When a record contains an image, skip the image and retype the rest of that record exactly.

== RECORDS

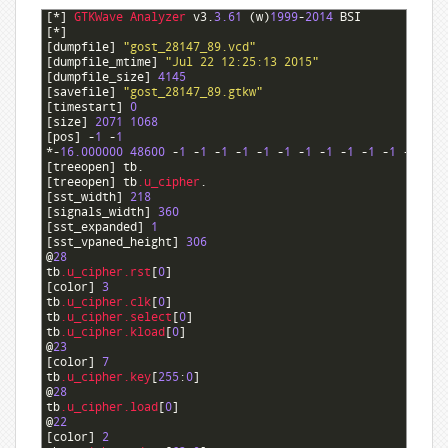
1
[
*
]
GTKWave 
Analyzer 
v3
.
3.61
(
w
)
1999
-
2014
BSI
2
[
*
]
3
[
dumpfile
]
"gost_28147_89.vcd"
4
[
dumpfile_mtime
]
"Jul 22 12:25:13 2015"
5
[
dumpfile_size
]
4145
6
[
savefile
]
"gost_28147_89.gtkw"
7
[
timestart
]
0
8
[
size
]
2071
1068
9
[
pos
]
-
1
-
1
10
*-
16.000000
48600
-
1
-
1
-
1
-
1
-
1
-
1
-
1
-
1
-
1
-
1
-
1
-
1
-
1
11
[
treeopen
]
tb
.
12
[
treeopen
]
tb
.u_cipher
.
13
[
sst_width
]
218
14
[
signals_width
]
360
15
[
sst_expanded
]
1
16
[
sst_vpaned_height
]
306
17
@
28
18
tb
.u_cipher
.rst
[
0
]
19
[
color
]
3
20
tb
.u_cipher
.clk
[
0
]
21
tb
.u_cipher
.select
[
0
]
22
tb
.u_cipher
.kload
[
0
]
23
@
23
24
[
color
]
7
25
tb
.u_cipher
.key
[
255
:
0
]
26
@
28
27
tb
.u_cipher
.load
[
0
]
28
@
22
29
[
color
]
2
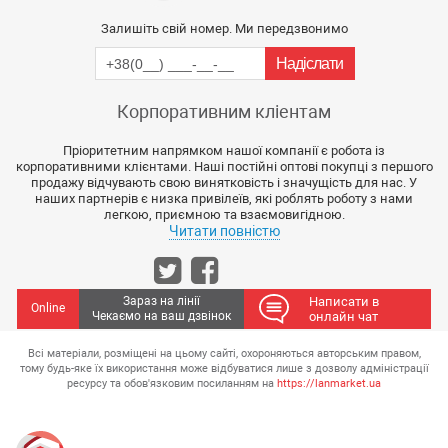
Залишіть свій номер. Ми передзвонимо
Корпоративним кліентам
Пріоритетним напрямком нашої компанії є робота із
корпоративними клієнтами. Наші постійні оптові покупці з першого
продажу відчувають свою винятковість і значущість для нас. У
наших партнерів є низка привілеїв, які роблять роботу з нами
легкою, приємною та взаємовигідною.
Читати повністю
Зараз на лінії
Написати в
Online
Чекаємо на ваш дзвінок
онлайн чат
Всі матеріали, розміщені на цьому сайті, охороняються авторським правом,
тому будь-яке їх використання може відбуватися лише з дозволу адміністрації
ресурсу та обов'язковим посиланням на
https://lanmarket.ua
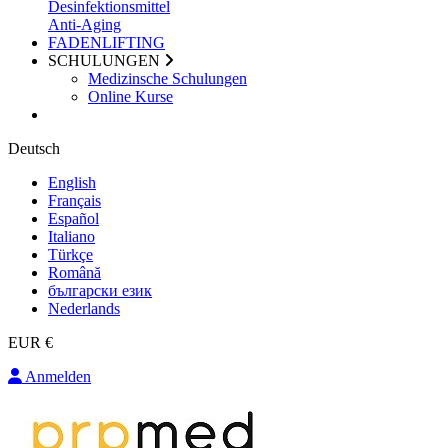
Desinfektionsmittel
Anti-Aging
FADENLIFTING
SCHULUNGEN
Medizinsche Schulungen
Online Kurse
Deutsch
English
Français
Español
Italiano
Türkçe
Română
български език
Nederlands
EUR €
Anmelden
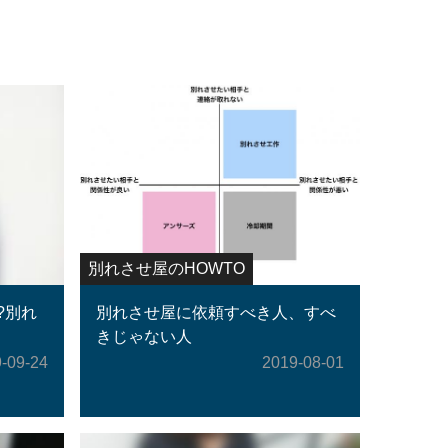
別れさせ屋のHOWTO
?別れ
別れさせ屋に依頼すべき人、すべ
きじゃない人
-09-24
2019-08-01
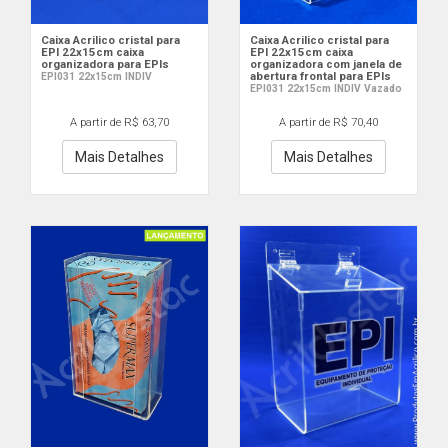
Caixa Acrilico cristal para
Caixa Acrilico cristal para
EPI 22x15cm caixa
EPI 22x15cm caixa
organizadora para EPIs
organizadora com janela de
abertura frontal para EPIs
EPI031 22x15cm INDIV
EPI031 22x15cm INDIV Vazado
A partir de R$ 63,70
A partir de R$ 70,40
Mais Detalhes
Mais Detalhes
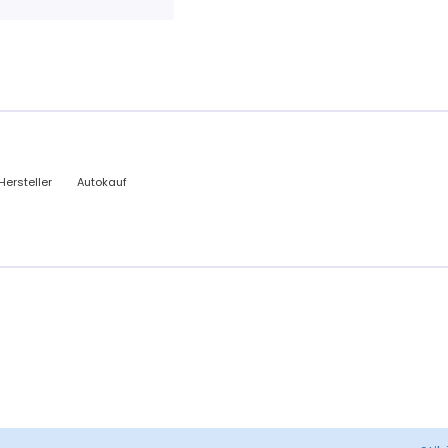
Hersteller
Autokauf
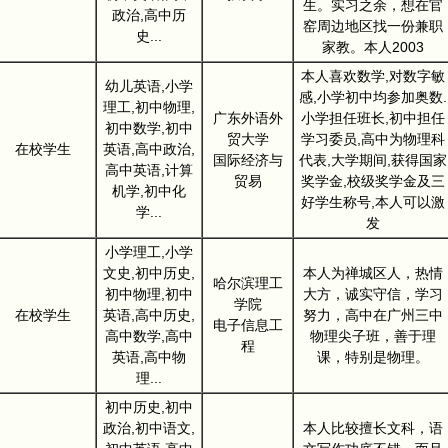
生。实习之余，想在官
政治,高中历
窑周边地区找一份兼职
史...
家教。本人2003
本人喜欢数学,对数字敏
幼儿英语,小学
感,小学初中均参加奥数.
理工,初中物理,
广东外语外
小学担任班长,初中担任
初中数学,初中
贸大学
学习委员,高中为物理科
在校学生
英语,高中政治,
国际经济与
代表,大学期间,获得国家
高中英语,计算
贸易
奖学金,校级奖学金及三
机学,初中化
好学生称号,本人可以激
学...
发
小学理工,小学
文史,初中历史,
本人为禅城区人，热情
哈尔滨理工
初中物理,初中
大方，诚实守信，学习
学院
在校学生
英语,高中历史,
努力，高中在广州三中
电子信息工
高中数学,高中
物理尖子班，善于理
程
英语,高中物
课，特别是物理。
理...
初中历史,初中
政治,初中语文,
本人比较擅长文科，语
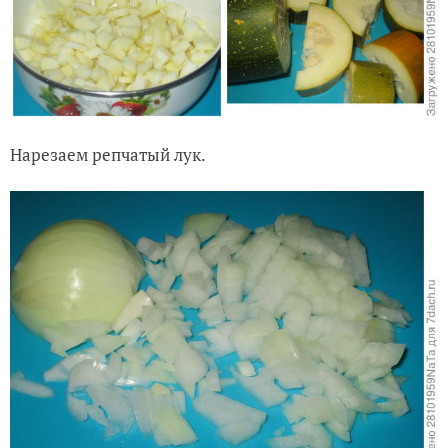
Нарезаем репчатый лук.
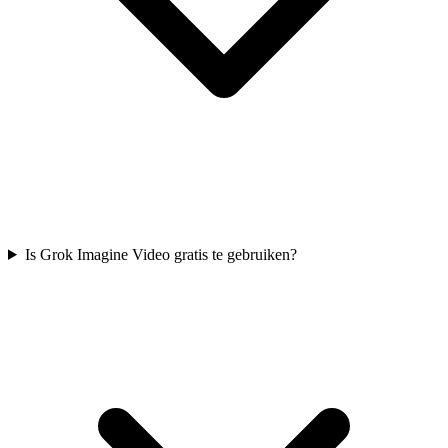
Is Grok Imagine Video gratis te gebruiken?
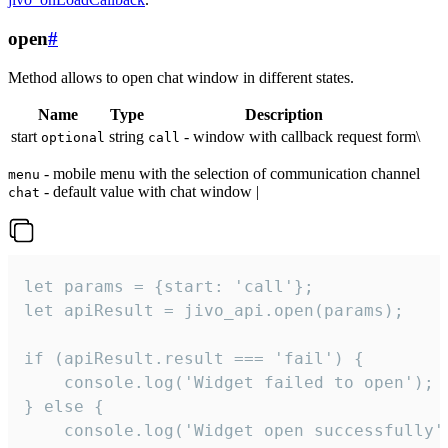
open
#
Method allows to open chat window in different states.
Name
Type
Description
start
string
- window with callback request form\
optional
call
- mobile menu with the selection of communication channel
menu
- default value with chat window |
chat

====

**SOLUTION**
1
[
*
]
GTKWave 
Analyzer 
v3
.
3.61
(
w
)
1999
-
2014
BSI
2
[
*
]
3
[
dumpfile
]
"gost_28147_89.vcd"
4
[
dumpfile_mtime
]
"Jul 22 12:25:13 2015"
5
[
dumpfile_size
]
4145
6
[
savefile
]
"gost_28147_89.gtkw"
7
[
timestart
]
0
8
[
size
]
2071
1068
9
[
pos
]
-
1
-
1
10
*-
16.000000
48600
-
1
-
1
-
1
-
1
-
1
-
1
-
1
-
1
-
1
-
1
-
1
-
1
-
1
11
[
treeopen
]
tb
.
12
[
treeopen
]
tb
.u_cipher
.
13
[
sst_width
]
218
14
[
signals_width
]
360
15
[
sst_expanded
]
1
16
[
sst_vpaned_height
]
306
17
@
28
18
tb
.u_cipher
.rst
[
0
]
19
[
color
]
3
20
tb
.u_cipher
.clk
[
0
]
21
tb
.u_cipher
.select
[
0
]
22
tb
.u_cipher
.kload
[
0
]
23
@
23
24
[
color
]
7
25
tb
.u_cipher
.key
[
255
:
0
]
26
@
28
27
tb
.u_cipher
.load
[
0
]
28
@
22
29
[
color
]
2
Залишіть свій номер. Ми передзвонимо
Корпоративним кліентам
Пріоритетним напрямком нашої компанії є робота із
корпоративними клієнтами. Наші постійні оптові покупці з першого
продажу відчувають свою винятковість і значущість для нас. У
наших партнерів є низка привілеїв, які роблять роботу з нами
легкою, приємною та взаємовигідною.
Читати повністю
Зараз на лінії
Написати в
Online
Чекаємо на ваш дзвінок
онлайн чат
Всі матеріали, розміщені на цьому сайті, охороняються авторським правом,
тому будь-яке їх використання може відбуватися лише з дозволу адміністрації
ресурсу та обов'язковим посиланням на
https://lanmarket.ua
Desinfektionsmittel
Anti-Aging
FADENLIFTING
SCHULUNGEN
Medizinsche Schulungen
Online Kurse
Deutsch
English
Français
Español
Italiano
Türkçe
Română
български език
Nederlands
EUR €
Anmelden
別れさせ屋のHOWTO
?別れ
別れさせ屋に依頼すべき人、すべ
きじゃない人
-09-24
2019-08-01
Caixa Acrilico cristal para
Caixa Acrilico cristal para
EPI 22x15cm caixa
EPI 22x15cm caixa
organizadora para EPIs
organizadora com janela de
abertura frontal para EPIs
EPI031 22x15cm INDIV
EPI031 22x15cm INDIV Vazado
A partir de R$ 63,70
A partir de R$ 70,40
Mais Detalhes
Mais Detalhes
Hersteller
Autokauf
生。实习之余，想在官
政治,高中历
窑周边地区找一份兼职
史...
家教。本人2003
本人喜欢数学,对数字敏
幼儿英语,小学
感,小学初中均参加奥数.
理工,初中物理,
广东外语外
小学担任班长,初中担任
初中数学,初中
贸大学
学习委员,高中为物理科
在校学生
英语,高中政治,
国际经济与
代表,大学期间,获得国家
高中英语,计算
贸易
奖学金,校级奖学金及三
机学,初中化
好学生称号,本人可以激
学...
发
小学理工,小学
文史,初中历史,
本人为禅城区人，热情
哈尔滨理工
初中物理,初中
大方，诚实守信，学习
学院
在校学生
英语,高中历史,
努力，高中在广州三中
电子信息工
高中数学,高中
物理尖子班，善于理
程
英语,高中物
课，特别是物理。
理...
初中历史,初中
政治,初中语文,
本人比较擅长文科，语
Нарезаем репчатый лук.
Is Grok Imagine Video gratis te gebruiken?
open
#
Method allows to open chat window in different states.
Name
Type
Description
start
string
- window with callback request form\
optional
call
- mobile menu with the selection of communication channel
menu
- default value with chat window |
chat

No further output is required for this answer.